[EXTRACT]
Startups

Fueled by the pandemic, Daily raises $15M Series A for its real-time video platform

Comment

Image Credits: Daily

Daily, the makers of a developer platform for real-time audio and video, has been booming in recent months — in part, due to the pandemic’s impact on remote work, virtual events, telehealth and more. Over the past year, Daily saw around a 20x increase in the number of paying customers and a 30x increase in revenue, it says. Though the team was initially hesitant to raise funds in light of this growth, they have now closed on $15 million Series A funding.

The new round was led by early Stripe employee-turned-investor Lachy Groom, who became connected with the startup via his portfolio company Interval.com, a Daily customer. Tiger Global, other angels and most of Daily’s seed investors also participated, bringing Daily’s total raise to date to $22 million.

Daily itself was founded in 2016 as a big bet on video, and WebRTC in particular, but has been boosted by the pandemic and the market shifts that resulted.

“We believed back then and have believed for a while that video would be everywhere. It would be a crucial part of how we live and work and engage with all sorts of products,” explains Daily co-founder Nina Kuruvilla. “We thought that this shift would require new platforms and tools to make working with video as easy as possible,” she says.

Teamflow lands $3.9 million for a productive virtual HQ platform

As it turns out, Daily’s bet was a good one — though it took a few years and a global pandemic to see the hockey stick growth that startups aspire to.

Today, Daily is used by a number of companies focused on the future of work, like virtual office startup Tandem, virtual HQ platform Teamflow, presentation startup Pitch, pair programming tool GitDuck, virtual recruiting startup Flo Recruit and others. It’s also been adopted by enterprises in spaces like healthcare and customer support.

With Daily’s platform, developers can either use a prebuilt UI to integrate video calls with just two lines of code, or they can opt to build out their own custom video UI and UX. With the former, developers can embed a video call widget that features video chat, screen sharing and recording capabilities. Meanwhile, the latter gives developers more control over the layout, workflow and video and audio tracks.

(Collected data entries)

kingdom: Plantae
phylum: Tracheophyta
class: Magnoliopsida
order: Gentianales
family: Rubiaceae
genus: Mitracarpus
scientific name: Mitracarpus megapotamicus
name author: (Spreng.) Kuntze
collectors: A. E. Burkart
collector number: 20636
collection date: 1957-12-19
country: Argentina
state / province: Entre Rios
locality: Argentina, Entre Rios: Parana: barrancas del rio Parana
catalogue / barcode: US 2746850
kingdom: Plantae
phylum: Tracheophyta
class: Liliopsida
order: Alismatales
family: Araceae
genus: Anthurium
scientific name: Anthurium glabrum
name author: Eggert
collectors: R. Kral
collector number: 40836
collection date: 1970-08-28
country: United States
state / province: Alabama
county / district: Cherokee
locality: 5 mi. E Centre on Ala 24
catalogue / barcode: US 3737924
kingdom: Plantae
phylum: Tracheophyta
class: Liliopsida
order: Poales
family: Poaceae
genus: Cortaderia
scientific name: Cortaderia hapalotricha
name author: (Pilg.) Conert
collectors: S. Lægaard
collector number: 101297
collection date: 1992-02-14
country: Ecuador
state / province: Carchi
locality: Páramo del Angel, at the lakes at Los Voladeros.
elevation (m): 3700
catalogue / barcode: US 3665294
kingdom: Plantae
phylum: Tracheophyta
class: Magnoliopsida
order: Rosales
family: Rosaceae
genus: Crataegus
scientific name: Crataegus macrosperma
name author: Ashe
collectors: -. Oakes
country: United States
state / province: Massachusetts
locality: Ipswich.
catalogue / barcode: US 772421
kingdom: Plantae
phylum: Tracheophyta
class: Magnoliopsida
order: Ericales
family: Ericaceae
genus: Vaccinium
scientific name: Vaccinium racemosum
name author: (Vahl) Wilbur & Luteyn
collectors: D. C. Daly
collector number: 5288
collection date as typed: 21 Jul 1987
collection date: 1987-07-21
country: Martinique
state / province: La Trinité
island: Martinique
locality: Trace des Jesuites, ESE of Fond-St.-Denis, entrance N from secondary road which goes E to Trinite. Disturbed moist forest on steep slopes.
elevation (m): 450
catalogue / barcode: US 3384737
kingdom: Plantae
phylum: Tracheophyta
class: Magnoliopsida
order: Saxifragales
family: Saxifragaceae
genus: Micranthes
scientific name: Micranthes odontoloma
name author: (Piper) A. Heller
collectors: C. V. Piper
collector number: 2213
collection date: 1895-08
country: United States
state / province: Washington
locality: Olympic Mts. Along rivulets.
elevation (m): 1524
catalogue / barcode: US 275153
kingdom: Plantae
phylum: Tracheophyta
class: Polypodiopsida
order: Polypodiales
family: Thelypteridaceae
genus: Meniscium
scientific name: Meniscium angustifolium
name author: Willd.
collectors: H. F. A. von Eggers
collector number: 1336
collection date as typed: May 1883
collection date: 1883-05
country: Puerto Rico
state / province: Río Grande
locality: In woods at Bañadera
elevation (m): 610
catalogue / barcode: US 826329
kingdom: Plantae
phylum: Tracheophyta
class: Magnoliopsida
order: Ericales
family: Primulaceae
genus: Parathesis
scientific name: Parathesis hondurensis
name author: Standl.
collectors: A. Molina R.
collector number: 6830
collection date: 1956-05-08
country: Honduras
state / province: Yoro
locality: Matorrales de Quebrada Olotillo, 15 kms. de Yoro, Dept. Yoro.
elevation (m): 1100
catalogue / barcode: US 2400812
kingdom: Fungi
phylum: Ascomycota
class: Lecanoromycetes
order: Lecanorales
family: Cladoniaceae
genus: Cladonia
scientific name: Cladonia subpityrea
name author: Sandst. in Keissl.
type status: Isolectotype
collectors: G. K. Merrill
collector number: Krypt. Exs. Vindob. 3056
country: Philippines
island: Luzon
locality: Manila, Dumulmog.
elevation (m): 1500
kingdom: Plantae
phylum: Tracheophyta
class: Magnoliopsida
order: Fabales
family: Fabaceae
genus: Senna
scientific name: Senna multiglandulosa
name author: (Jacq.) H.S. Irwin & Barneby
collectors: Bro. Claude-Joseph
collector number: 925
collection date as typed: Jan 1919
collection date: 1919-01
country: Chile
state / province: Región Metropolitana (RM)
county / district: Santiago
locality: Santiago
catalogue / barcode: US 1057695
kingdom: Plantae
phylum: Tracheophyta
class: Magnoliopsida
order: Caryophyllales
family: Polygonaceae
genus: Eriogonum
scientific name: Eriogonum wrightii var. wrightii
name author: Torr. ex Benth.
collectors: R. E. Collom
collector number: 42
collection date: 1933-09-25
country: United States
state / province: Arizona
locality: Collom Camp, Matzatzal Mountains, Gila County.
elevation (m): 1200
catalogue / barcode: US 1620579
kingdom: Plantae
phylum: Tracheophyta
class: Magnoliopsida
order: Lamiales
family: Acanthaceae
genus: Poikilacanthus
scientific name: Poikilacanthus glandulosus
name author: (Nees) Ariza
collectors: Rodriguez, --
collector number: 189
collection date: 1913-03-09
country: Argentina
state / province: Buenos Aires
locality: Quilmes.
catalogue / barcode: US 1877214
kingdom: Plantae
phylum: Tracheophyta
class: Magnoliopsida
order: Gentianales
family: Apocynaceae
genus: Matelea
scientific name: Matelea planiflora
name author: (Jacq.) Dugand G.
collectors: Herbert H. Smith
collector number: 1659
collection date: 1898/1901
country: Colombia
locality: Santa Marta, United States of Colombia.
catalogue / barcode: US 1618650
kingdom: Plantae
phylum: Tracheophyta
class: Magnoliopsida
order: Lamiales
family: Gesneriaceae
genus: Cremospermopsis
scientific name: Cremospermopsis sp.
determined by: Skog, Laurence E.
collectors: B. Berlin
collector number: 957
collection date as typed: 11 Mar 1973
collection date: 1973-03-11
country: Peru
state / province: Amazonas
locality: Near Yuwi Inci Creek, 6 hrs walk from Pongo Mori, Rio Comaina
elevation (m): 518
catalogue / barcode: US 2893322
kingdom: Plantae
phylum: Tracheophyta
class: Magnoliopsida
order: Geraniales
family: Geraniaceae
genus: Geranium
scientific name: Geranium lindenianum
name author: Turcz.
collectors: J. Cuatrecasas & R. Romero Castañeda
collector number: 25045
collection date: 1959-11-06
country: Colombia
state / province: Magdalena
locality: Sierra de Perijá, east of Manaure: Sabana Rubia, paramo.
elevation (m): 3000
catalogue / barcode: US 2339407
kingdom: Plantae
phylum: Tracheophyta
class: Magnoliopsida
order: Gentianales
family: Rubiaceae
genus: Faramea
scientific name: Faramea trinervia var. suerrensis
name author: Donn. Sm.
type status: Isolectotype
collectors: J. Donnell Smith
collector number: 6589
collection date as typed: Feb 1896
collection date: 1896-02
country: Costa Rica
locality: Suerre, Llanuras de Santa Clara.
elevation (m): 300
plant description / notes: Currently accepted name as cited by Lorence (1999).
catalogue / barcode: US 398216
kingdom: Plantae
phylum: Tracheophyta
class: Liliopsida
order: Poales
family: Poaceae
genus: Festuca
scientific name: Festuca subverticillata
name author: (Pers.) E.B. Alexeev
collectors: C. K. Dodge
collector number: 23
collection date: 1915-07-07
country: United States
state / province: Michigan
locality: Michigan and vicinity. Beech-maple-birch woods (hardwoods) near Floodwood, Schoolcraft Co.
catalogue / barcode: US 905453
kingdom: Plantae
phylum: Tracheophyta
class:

[ACTIVITY A] Please output the Daily funding article between "Today, Daily is" and "and audio tracks.", inclusive.
[ACTIVITY B] According to the Daily funding article, who led Daily's Series A round?
[ACTIVITY C] Extend the Daily funding article onward from its final sentence.
The data entries are separate material and are not part of the Daily funding article.

[FINAL ANSWER A]
Today, Daily is used by a number of companies focused on the future of work, like virtual office startup Tandem, virtual HQ platform Teamflow, presentation startup Pitch, pair programming tool GitDuck, virtual recruiting startup Flo Recruit and others. It’s also been adopted by enterprises in spaces like healthcare and customer support.

With Daily’s platform, developers can either use a prebuilt UI to integrate video calls with just two lines of code, or they can opt to build out their own custom video UI and UX. With the former, developers can embed a video call widget that features video chat, screen sharing and recording capabilities. Meanwhile, the latter gives developers more control over the layout, workflow and video and audio tracks.

[FINAL ANSWER B] Lachy Groom, an early Stripe employee turned investor.

[FINAL ANSWER C]
Image Credits: Daily website

“Video is a big challenging problem — real-time video and real-time audio. You need some set of tools to help you do it — especially if you’re going to roll it out quickly and you’re going to then scale it,” explains Daily co-founder Kwindla Kramer. “We give you the APIs that let you develop really quickly, [that are] flexible enough for you to keep improving the product over time. And then we also have this global infrastructure that makes it possible for our customers to scale without having to, you know, build a whole equivalent of AWS themselves,” he says.

With Daily, developers gain access to servers spread out in different regions all over the world, to protect against latency issues. Daily also does the heavy lifting in terms of making sure the product works well across all platforms and devices.

From a security and privacy standpoint, it’s HIPAA compliant and doesn’t capture customer data. It’s also transparent about when and how encryption is applied. For example, Daily’s peer-to-peer calls are end-to-end encrypted, while calls routed through media servers are encrypted to and from the servers, but are decrypted on the servers in order to do things like forwarding and recording.

The technology itself is flexible, too. Daily lets customers specify if they don’t want audio and video packets to move outside the EU, for regulatory reasons. Customers can choose to integrate with their preferred transcription engine or other major recording and live streaming APIs.

Through Daily’s developer dashboard, customers can view call quality insights and visualizations.

Image Credits: Daily

To attract customers, Daily kept its pricing model simple. It has introductory plans for smaller customers that grow to the larger “Scale” plan at $199 per month for 10,000 minutes. From there, customers just pay an additional rate per minute as they grow.

The company was already seeing steady demand for video ahead of COVID, particularly in areas like remote work and healthcare. But COVID accelerated those use cases and impacted others, as well. After March 2020, the world quickly woke up to the need to prioritize video.

“Productivity and the future of work is rapidly changing. Online events, healthcare, customer support, interactive live streaming. IoT and robotics use cases. Social and gaming,” Kuruvilla says, rattling off the various Daily use cases.

During the first six months of the pandemic, Daily’s adoption grew as customers looked to get up-and-running with video quickly. Later, they began to shift toward innovating around what it means to build a digitally native service with video.

An unsurprising wave of video-focused startups is trying to make video calls better

That’s helped to advance new models for how video can be used — like virtual fitness classes where people not only see the instructor, but also their friends who signed up with them. Or hybrid video and audio experiences for live events; real-time video conversations during livestreams; live e-commerce events; and more.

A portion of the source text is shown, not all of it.